Attorneys general from multiple U.S. states has accused Joe Biden of providing "an anemic response" to the catastrophic destruction from Mexican drug cartels that are costing "hundreds of thousands of American lives each year."
They are insisting that Biden start treating the crime organizations, including the Sinaloa Cartel, the Jalisco New Generation Cartel, and others, as "foreign terrorist organizations."
"The cartels' intense violence goes far beyond mere resistance to interference with their drug trafficking and now encompasses a general effort to intimidate rivals and expand their influence. This violence, which necessarily involves using firearms and explosives to kill security forces, plainly constitutes terrorist activity," the letter, organized by Virginia AG Jason Miyares explained.
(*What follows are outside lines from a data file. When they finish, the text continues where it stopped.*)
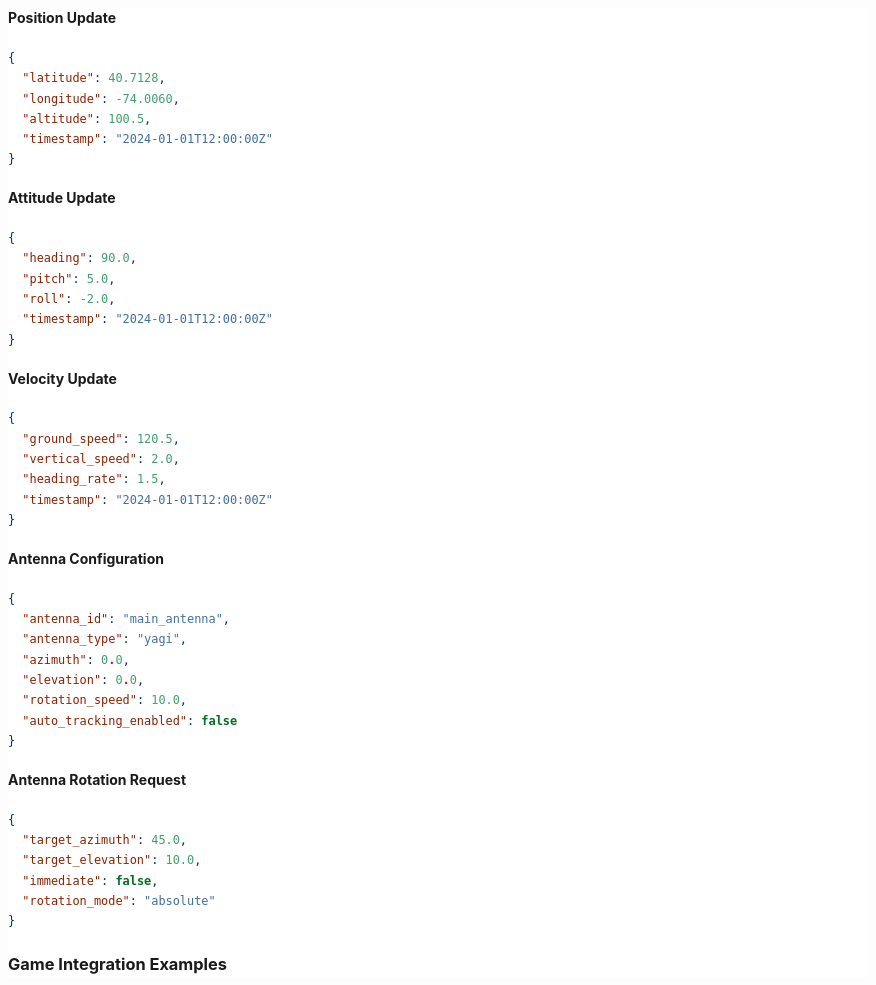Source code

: #### **Position Update**
```json
{
  "latitude": 40.7128,
  "longitude": -74.0060,
  "altitude": 100.5,
  "timestamp": "2024-01-01T12:00:00Z"
}
```

#### **Attitude Update**
```json
{
  "heading": 90.0,
  "pitch": 5.0,
  "roll": -2.0,
  "timestamp": "2024-01-01T12:00:00Z"
}
```

#### **Velocity Update**
```json
{
  "ground_speed": 120.5,
  "vertical_speed": 2.0,
  "heading_rate": 1.5,
  "timestamp": "2024-01-01T12:00:00Z"
}
```

#### **Antenna Configuration**
```json
{
  "antenna_id": "main_antenna",
  "antenna_type": "yagi",
  "azimuth": 0.0,
  "elevation": 0.0,
  "rotation_speed": 10.0,
  "auto_tracking_enabled": false
}
```

#### **Antenna Rotation Request**
```json
{
  "target_azimuth": 45.0,
  "target_elevation": 10.0,
  "immediate": false,
  "rotation_mode": "absolute"
}
```

### **Game Integration Examples**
It also was signed by officials for Alabama, Alaska, Arkansas, Florida, Georgia, Indiana, Iowa, Kentucky, Louisiana, Missouri, Montana, Nebraska, New Hampshire, Ohio, Oklahoma, South Carolina, Tennessee, Texas, Utah, and West Virginia.
A report in The Federalist described the letter demanding the FTO designation for drug dealers as "a bid to rectify the chaos caused by President Joe Biden’s open border policies."
The letter also went to Secretary of State Antony Blinken.
The coalition insists the terrorist designation is needed so that state and federal law enforcement agencies would be given "increased powers to freeze cartel assets, deny entry to cartel members, and allow prosecutors to pursue tougher punishments against those who provide material support to the cartels."
The letter explains, "Traditional counter-narcotics efforts are inadequate to address the threat posed by the Mexican drug cartels. Now that the cartels have made widespread use of assassinations and armed insurgency against the Mexican government, FTO designation is the only way to disrupt these increasingly violent cartel tactics and weaken their criminal enterprise."
Blamed on the criminal organizations are many problems, including the devastating impact of fentanyl, which causes tens of thousands of deaths in just the last year.
"The threat these drug cartels pose is real and imminent – which is why this country must escalate its response," Miyares said in a statement. "Law enforcement agencies need every tool available to fight against this public health and national security crisis, and designating these cartels as Foreign Terrorist Organizations would be an important first step in confronting the gravity of this dangerous crisis."
The report said drug cartels aren't new, but "the Biden administration’s open border policies have made it easier" to traffick drugs into the U.S.
"In June 2021, for instance, the administration announced it would end the Trump-era 'Remain in Mexico' policy, which required illegal border crossers seeking asylum to stay in the Latin American country until their court hearing. The administration has also sought to eliminate Title 42, a health policy that allows federal officials to expel illegal migrants with minimal processing," the report said.
The result was predictable, hundreds of thousands of illegal aliens breaching America's borders and entering.